### EXERCISE INPUTS

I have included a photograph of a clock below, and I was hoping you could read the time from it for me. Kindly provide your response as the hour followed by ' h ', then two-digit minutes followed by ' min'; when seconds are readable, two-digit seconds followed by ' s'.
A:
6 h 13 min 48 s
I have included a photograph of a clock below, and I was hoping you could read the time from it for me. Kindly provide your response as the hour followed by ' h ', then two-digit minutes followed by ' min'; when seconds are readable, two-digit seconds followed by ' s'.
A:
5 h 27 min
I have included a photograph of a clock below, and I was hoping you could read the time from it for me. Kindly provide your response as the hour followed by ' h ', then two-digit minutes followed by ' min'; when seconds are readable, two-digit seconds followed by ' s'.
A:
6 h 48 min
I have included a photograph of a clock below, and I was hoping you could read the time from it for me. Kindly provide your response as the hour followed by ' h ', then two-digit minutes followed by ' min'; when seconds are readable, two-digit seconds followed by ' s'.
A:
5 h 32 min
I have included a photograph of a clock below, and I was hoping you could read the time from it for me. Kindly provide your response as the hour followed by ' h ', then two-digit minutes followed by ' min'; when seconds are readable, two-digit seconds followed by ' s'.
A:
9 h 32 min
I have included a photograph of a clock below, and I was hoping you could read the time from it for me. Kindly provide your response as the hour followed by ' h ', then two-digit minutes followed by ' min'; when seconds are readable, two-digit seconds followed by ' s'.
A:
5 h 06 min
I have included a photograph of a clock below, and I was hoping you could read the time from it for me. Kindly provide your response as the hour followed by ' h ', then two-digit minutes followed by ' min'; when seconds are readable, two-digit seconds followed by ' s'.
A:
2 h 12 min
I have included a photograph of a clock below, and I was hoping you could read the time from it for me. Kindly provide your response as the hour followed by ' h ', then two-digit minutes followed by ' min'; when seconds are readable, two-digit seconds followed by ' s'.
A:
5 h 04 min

### SET TASK
Rewrite all the records above, swapping "Kindly" for "Please" and leaving everything else unchanged.

### REPLY
I have included a photograph of a clock below, and I was hoping you could read the time from it for me. Please provide your response as the hour followed by ' h ', then two-digit minutes followed by ' min'; when seconds are readable, two-digit seconds followed by ' s'.
A:
6 h 13 min 48 s
I have included a photograph of a clock below, and I was hoping you could read the time from it for me. Please provide your response as the hour followed by ' h ', then two-digit minutes followed by ' min'; when seconds are readable, two-digit seconds followed by ' s'.
A:
5 h 27 min
I have included a photograph of a clock below, and I was hoping you could read the time from it for me. Please provide your response as the hour followed by ' h ', then two-digit minutes followed by ' min'; when seconds are readable, two-digit seconds followed by ' s'.
A:
6 h 48 min
I have included a photograph of a clock below, and I was hoping you could read the time from it for me. Please provide your response as the hour followed by ' h ', then two-digit minutes followed by ' min'; when seconds are readable, two-digit seconds followed by ' s'.
A:
5 h 32 min
I have included a photograph of a clock below, and I was hoping you could read the time from it for me. Please provide your response as the hour followed by ' h ', then two-digit minutes followed by ' min'; when seconds are readable, two-digit seconds followed by ' s'.
A:
9 h 32 min
I have included a photograph of a clock below, and I was hoping you could read the time from it for me. Please provide your response as the hour followed by ' h ', then two-digit minutes followed by ' min'; when seconds are readable, two-digit seconds followed by ' s'.
A:
5 h 06 min
I have included a photograph of a clock below, and I was hoping you could read the time from it for me. Please provide your response as the hour followed by ' h ', then two-digit minutes followed by ' min'; when seconds are readable, two-digit seconds followed by ' s'.
A:
2 h 12 min
I have included a photograph of a clock below, and I was hoping you could read the time from it for me. Please provide your response as the hour followed by ' h ', then two-digit minutes followed by ' min'; when seconds are readable, two-digit seconds followed by ' s'.
A:
5 h 04 min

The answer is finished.